• _RECORDS SHOWN_:

=-=-=-=-=

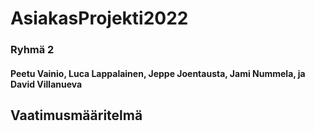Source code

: # AsiakasProjekti2022
### Ryhmä 2
#### Peetu Vainio, Luca Lappalainen, Jeppe Joentausta, Jami Nummela, ja David Villanueva

## Vaatimusmääritelmä

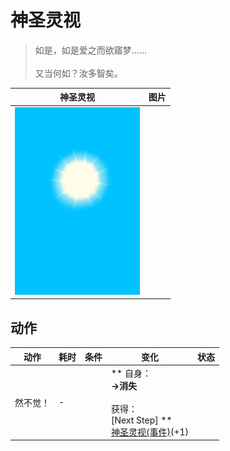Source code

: # 神圣灵视  
> 如是，如是爱之而欲寤梦……<br><br>又当何如？汝多智矣。  
  
  神圣灵视  |   图片   
 ----  |  ----:   
   |  <img decoding="async" src="Sprite/WeatherClear_Full.png" href="a.md" style="max-width:300px;max-height:300px;">   
  
## 动作  
动作  |  耗时  |  条件  |  变化  |  状态  
----  |  ----  |  ----  |  ----  |  ----  
然不觉！<br>  |  -  |    |  ** 自身：**<br>→消失<br><br>** 获得： **<br>** [Next Step] **<br>  [神圣灵视(事件)](Event_GodExperience1g.md)(+1)<br>  |    


<script>document.title="神圣灵视 - 卡牌生存百科 Card Survival Wiki";</script>
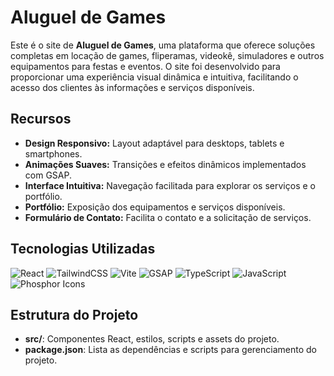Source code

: # Aluguel de Games

Este é o site de **Aluguel de Games**, uma plataforma que oferece soluções completas em locação de games, fliperamas, videokê, simuladores e outros equipamentos para festas e eventos. O site foi desenvolvido para proporcionar uma experiência visual dinâmica e intuitiva, facilitando o acesso dos clientes às informações e serviços disponíveis.

## Recursos

- **Design Responsivo:** Layout adaptável para desktops, tablets e smartphones.
- **Animações Suaves:** Transições e efeitos dinâmicos implementados com GSAP.
- **Interface Intuitiva:** Navegação facilitada para explorar os serviços e o portfólio.
- **Portfólio:** Exposição dos equipamentos e serviços disponíveis.
- **Formulário de Contato:** Facilita o contato e a solicitação de serviços.

## Tecnologias Utilizadas

![React](https://img.shields.io/badge/-React-61DAFB?logo=react&logoColor=black&style=flat)
![TailwindCSS](https://img.shields.io/badge/-TailwindCSS-38B2AC?logo=tailwindcss&logoColor=white&style=flat)
![Vite](https://img.shields.io/badge/-Vite-646CFF?logo=vite&logoColor=white&style=flat)
![GSAP](https://img.shields.io/badge/-GSAP-88CE02?logo=greensock&logoColor=black&style=flat)
![TypeScript](https://img.shields.io/badge/-TypeScript-3178C6?logo=typescript&logoColor=white&style=flat)
![JavaScript](https://img.shields.io/badge/-JavaScript-F7DF1E?logo=javascript&logoColor=black&style=flat)
![Phosphor Icons](https://img.shields.io/badge/-Phosphor%20Icons-4E4E4E?logo=phosphor-icons&logoColor=white&style=flat)

## Estrutura do Projeto

- **src/**: Componentes React, estilos, scripts e assets do projeto.
- **package.json**: Lista as dependências e scripts para gerenciamento do projeto.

=-=-=-=-=

Reproduce the source text of all the material above character for character, leaving out the pictures.

Source code

: # AsiakasProjekti2022
### Ryhmä 2
#### Peetu Vainio, Luca Lappalainen, Jeppe Joentausta, Jami Nummela, ja David Villanueva

## Vaatimusmääritelmä

Source code

: # 神圣灵视  
> 如是，如是爱之而欲寤梦……<br><br>又当何如？汝多智矣。  
  
  神圣灵视  |   图片   
 ----  |  ----:   
   |  <img decoding="async" src="Sprite/WeatherClear_Full.png" href="a.md" style="max-width:300px;max-height:300px;">   
  
## 动作  
动作  |  耗时  |  条件  |  变化  |  状态  
----  |  ----  |  ----  |  ----  |  ----  
然不觉！<br>  |  -  |    |  ** 自身：**<br>→消失<br><br>** 获得： **<br>** [Next Step] **<br>  [神圣灵视(事件)](Event_GodExperience1g.md)(+1)<br>  |    


<script>document.title="神圣灵视 - 卡牌生存百科 Card Survival Wiki";</script>
Source code

: # Aluguel de Games

Este é o site de **Aluguel de Games**, uma plataforma que oferece soluções completas em locação de games, fliperamas, videokê, simuladores e outros equipamentos para festas e eventos. O site foi desenvolvido para proporcionar uma experiência visual dinâmica e intuitiva, facilitando o acesso dos clientes às informações e serviços disponíveis.

## Recursos

- **Design Responsivo:** Layout adaptável para desktops, tablets e smartphones.
- **Animações Suaves:** Transições e efeitos dinâmicos implementados com GSAP.
- **Interface Intuitiva:** Navegação facilitada para explorar os serviços e o portfólio.
- **Portfólio:** Exposição dos equipamentos e serviços disponíveis.
- **Formulário de Contato:** Facilita o contato e a solicitação de serviços.

## Tecnologias Utilizadas

![React](https://img.shields.io/badge/-React-61DAFB?logo=react&logoColor=black&style=flat)
![TailwindCSS](https://img.shields.io/badge/-TailwindCSS-38B2AC?logo=tailwindcss&logoColor=white&style=flat)
![Vite](https://img.shields.io/badge/-Vite-646CFF?logo=vite&logoColor=white&style=flat)
![GSAP](https://img.shields.io/badge/-GSAP-88CE02?logo=greensock&logoColor=black&style=flat)
![TypeScript](https://img.shields.io/badge/-TypeScript-3178C6?logo=typescript&logoColor=white&style=flat)
![JavaScript](https://img.shields.io/badge/-JavaScript-F7DF1E?logo=javascript&logoColor=black&style=flat)
![Phosphor Icons](https://img.shields.io/badge/-Phosphor%20Icons-4E4E4E?logo=phosphor-icons&logoColor=white&style=flat)

## Estrutura do Projeto

- **src/**: Componentes React, estilos, scripts e assets do projeto.
- **package.json**: Lista as dependências e scripts para gerenciamento do projeto.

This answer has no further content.